Le contrat, attribué « Increment 3 » comprend l’amélioration des capacités du système de liaison de données Link16 pour le guidage du missile Harpoon II, l’intégration d’un récepteur et d’un filtre pour le système de diffusion, l'amélioration du système de radio à haute fréquence, l’amélioration des logiciels de ciblage ainsi que de l’ensemble des communications par satellite à bande étroite (SATCOM). Les travaux devraient être terminés d'ici la fin de Février 2019.

Le programme « Increment 3 » fait partir d'une série de mises à niveau qui sont en cours de déploiement sur le P-8A pour l'USN et la Royal Australian Air Force (RAAF).

 Le Boeing P-8A «Poseidon» : 

 Le P-8A "Poseidon" est un avion de longue portée de lutte anti-sous-marine (ASM) et antisurface (LAN), renseignement, surveillance et reconnaissance (RSR). Le P-8A est capable de longues patrouilles proche et loin des côtes.

Le P-8A "Poseidon" est conçu pour assurer l'avenir de la Marine à long rayon d'action dans les missions de patrouille maritime. Le P-8A offre une plus grande capacité de combat et demandera moins d'infrastructure tout en se concentrant sur la réactivité et l'interopérabilité avec les forces traditionnelles. L’avion pourra échanger ses informations avec l’ensemble des bâtiments de surface, sous-marins, avions et drones en service dans l’US Navy.

Pour Boeing, le choix de base d’une cellule de B737 NG permet une importante réduction des coûts, le constructeur estime cette base permettra de décliner d’autres versions du P-8A afin de remplacer plusieurs appareils actuellement en services et destinés à des opérations spéciales.
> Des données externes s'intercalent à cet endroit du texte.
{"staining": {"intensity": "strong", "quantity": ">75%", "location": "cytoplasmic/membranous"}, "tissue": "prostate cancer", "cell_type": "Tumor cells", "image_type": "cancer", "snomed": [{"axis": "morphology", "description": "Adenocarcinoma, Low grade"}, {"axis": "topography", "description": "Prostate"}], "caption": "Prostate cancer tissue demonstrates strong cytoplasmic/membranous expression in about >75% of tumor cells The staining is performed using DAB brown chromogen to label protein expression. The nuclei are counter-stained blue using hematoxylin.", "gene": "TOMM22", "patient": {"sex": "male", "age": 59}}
Pour Boeing, il sera possible par exemple de remplacer les B707 et autres C-130 spécialisés dans les domaines de l’écoute électronique, commandement volant, guerre psychologique (PsyOps), brouillage. Cet avion équipé de liaisons 11 et 16 et de systèmes internet, doit agir dans un concept de guerre en réseau en collaboration avec des drones.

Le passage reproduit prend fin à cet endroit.